Enhancing the hardness and damage-tolerance of CoCrNiAlTi coatings through dual-phase and nanotwinned structures

Abstract

A series of CoCrNiAlTi coatings were deposited, via direct current (DC) magnetron sputtering, onto M2 steel substrates employing a range of substrate bias voltages (−20 V ~ -120 V). Dual phase (fcc and hcp) microstructures, with high compositional homogeneity, were observed for all as-deposited coatings. Highly refined columnar grains, with a high density of twin boundaries that were oriented perpendicular to the coating growth direction, were identified. As the bias voltage increased, elements in the high entropy alloy exhibited different sputtering yields that led to different degrees of re-sputtering in the deposited films. This, in turn, played a critical role in determining the coating composition and hence stacking fault energy.
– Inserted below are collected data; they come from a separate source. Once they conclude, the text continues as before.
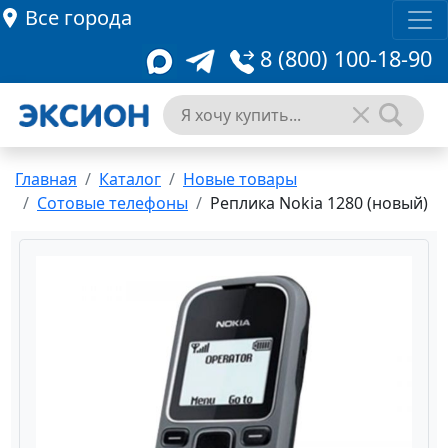
Все города
8 (800) 100-18-90
Главная
Каталог
Новые товары
Сотовые телефоны
Реплика Nokia 1280 (новый)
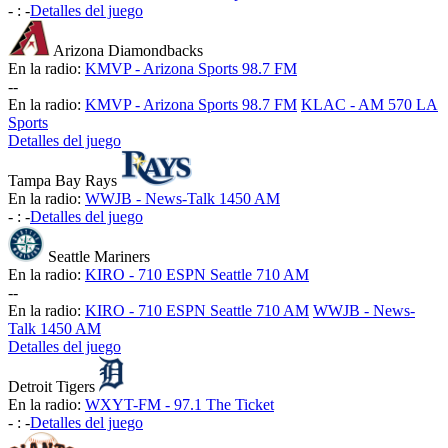
-
:
-
Detalles del juego
Arizona Diamondbacks
En la radio:
KMVP - Arizona Sports 98.7 FM
-
-
En la radio:
KMVP - Arizona Sports 98.7 FM
KLAC - AM 570 LA
Sports
Detalles del juego
Tampa Bay Rays
En la radio:
WWJB - News-Talk 1450 AM
-
:
-
Detalles del juego
Seattle Mariners
En la radio:
KIRO - 710 ESPN Seattle 710 AM
-
-
En la radio:
KIRO - 710 ESPN Seattle 710 AM
WWJB - News-
Talk 1450 AM
Detalles del juego
Detroit Tigers
En la radio:
WXYT-FM - 97.1 The Ticket
-
:
-
Detalles del juego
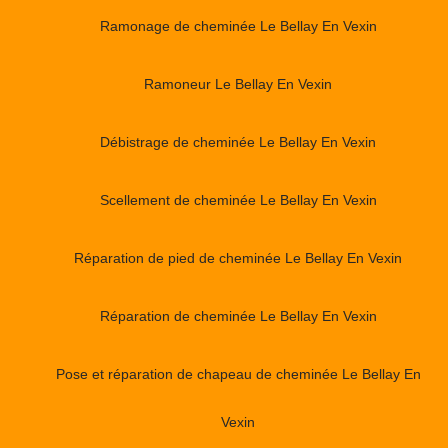
Ramonage de cheminée Le Bellay En Vexin
Ramoneur Le Bellay En Vexin
Débistrage de cheminée Le Bellay En Vexin
Scellement de cheminée Le Bellay En Vexin
Réparation de pied de cheminée Le Bellay En Vexin
Réparation de cheminée Le Bellay En Vexin
Pose et réparation de chapeau de cheminée Le Bellay En
Vexin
Accordingly, the ratio between the hcp and fcc phases varied, with a maximum fraction of the hcp phase observed at a bias voltage of −80 V. The fraction of the hcp phase then decreased as the voltage increased to −120 V. An exceptional hardness of value of ~9.5 GPa, along with appreciable damage-tolerance, was exhibited in the coating deposited at −80 V. It is suggested that the presence of nanotwins, as well as the dual-phase microstructure, contributed to this excellent strength-ductility unity.